▶ _Work to do_
a - In the passage on hedge fund fees, what limit is proposed for the ad valorem fee?
b - Reproduce the part of the hedge fund fee passage that runs from the words "First, the ad" up to and including the words "they are released.".

▶ _Text provided_
-- Start --
The hedge fund incentive based model is bad, as it stands, but it can be made into an ideal model with a couple of small tweaks.

First, the ad valorem fee needs to be less than 50 bps.

Second, the incentive fees collected need to be placed in an escrow and then released annually on a rolling basis after a predetermined number of years (three to five to make sure you capture a large part of the business cycle) and only released it certain medium term performance objectives are met (otherwise, the escrow is returned to the investor(s)). There are a number of ways this could be implemented, but the key point is that they need to earn those fees before they are released.

The fact that the average hedge fund lasts about 4 years tells me that they are just biting off outsize beta during boom years, collecting large incentive fees, and then closing shop when their strategies turn against them. Without clawback provisions, they face no ill consequences and then start over again during the next up-cycle.
-- End --
▶ _Supplied information_
-- Start --
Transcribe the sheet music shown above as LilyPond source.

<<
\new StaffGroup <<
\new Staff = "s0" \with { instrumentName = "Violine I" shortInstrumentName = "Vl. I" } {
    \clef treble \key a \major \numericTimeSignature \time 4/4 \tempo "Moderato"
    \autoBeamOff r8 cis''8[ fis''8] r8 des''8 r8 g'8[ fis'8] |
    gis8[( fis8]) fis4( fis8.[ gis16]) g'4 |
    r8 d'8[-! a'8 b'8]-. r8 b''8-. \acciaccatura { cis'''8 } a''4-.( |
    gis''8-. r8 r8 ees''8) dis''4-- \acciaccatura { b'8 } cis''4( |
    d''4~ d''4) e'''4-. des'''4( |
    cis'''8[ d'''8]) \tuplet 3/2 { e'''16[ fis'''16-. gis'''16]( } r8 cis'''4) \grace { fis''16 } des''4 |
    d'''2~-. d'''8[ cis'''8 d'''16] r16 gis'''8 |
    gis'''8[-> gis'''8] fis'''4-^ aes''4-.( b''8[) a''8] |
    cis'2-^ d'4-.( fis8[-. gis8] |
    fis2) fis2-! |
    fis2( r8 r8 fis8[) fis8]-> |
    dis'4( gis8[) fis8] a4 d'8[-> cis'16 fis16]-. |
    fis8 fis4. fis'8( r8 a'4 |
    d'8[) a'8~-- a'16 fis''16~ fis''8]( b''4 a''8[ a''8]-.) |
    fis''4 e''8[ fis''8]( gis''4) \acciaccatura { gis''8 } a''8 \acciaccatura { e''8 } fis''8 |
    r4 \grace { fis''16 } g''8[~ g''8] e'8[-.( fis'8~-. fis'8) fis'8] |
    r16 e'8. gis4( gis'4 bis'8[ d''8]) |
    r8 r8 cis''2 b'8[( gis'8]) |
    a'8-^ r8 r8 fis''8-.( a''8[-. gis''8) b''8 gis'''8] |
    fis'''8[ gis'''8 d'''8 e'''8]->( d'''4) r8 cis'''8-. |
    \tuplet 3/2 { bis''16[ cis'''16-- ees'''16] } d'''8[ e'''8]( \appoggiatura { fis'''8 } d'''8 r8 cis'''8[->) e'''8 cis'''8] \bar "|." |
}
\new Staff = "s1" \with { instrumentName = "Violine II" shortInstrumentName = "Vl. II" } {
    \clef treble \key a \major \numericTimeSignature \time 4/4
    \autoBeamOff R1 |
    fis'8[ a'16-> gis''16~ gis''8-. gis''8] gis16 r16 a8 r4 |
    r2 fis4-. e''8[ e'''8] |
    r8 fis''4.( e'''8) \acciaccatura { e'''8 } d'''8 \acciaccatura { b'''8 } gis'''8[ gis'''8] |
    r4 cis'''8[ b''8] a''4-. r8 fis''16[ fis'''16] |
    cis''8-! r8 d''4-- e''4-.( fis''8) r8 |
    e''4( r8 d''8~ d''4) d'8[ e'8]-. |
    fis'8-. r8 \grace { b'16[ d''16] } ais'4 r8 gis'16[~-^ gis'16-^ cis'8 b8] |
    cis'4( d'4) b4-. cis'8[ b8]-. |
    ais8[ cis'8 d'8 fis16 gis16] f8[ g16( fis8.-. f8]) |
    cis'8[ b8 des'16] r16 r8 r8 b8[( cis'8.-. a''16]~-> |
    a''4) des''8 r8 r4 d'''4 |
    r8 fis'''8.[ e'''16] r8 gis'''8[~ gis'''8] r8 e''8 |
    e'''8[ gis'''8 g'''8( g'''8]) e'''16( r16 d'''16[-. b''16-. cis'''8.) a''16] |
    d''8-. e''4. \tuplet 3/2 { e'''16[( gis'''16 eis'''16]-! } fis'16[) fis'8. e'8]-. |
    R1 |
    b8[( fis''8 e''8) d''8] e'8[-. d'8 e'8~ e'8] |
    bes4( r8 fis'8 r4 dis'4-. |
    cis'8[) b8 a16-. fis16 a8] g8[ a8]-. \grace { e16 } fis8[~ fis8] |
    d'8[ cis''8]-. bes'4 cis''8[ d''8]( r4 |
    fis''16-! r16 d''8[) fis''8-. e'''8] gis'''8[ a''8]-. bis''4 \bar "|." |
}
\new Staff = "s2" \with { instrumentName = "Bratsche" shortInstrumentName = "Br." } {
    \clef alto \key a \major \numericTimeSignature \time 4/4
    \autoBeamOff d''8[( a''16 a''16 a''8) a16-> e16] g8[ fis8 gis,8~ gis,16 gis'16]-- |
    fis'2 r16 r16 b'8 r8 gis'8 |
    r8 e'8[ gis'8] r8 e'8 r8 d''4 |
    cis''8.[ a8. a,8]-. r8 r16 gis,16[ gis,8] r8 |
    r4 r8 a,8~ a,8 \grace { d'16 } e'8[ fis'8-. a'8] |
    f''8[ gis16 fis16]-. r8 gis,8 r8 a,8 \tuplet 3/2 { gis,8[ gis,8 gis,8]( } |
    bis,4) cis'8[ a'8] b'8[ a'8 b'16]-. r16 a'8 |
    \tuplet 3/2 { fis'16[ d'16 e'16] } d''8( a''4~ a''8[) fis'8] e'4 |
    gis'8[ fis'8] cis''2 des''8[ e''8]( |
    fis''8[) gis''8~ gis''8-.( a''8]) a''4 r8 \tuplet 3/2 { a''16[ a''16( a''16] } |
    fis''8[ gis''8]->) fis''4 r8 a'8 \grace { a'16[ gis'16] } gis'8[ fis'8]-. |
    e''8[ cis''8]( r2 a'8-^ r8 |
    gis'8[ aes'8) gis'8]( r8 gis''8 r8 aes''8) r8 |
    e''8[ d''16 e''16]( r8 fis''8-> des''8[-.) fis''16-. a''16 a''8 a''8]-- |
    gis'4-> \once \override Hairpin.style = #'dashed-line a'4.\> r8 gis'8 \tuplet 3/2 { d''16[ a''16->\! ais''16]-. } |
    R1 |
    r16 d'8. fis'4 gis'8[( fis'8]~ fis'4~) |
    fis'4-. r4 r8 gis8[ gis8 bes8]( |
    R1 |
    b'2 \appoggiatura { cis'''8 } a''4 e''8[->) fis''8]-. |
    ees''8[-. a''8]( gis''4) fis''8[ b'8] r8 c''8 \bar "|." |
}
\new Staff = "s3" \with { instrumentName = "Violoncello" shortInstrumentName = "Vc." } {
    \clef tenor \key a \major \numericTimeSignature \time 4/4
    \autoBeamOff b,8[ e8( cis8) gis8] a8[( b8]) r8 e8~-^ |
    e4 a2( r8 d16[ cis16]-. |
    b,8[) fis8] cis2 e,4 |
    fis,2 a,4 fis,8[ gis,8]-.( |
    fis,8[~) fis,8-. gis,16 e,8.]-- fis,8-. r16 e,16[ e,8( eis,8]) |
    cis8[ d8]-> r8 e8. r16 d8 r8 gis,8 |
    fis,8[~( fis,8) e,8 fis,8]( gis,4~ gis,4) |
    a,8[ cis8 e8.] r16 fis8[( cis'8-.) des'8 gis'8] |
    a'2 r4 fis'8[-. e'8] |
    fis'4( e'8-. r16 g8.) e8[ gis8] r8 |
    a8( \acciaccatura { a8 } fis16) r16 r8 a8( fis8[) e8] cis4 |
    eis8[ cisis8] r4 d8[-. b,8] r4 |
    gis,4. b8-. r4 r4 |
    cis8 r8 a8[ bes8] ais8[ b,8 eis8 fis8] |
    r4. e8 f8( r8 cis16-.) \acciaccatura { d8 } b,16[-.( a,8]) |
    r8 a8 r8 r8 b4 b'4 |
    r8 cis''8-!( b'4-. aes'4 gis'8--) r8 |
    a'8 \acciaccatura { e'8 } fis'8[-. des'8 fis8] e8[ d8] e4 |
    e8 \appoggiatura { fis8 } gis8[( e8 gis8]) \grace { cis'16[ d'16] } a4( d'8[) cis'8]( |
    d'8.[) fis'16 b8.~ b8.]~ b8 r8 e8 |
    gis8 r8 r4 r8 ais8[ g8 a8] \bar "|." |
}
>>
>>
-- End --
▶ _Complete answers_
a - It should be less than 50 bps.

b -
First, the ad valorem fee needs to be less than 50 bps.

Second, the incentive fees collected need to be placed in an escrow and then released annually on a rolling basis after a predetermined number of years (three to five to make sure you capture a large part of the business cycle) and only released it certain medium term performance objectives are met (otherwise, the escrow is returned to the investor(s)). There are a number of ways this could be implemented, but the key point is that they need to earn those fees before they are released.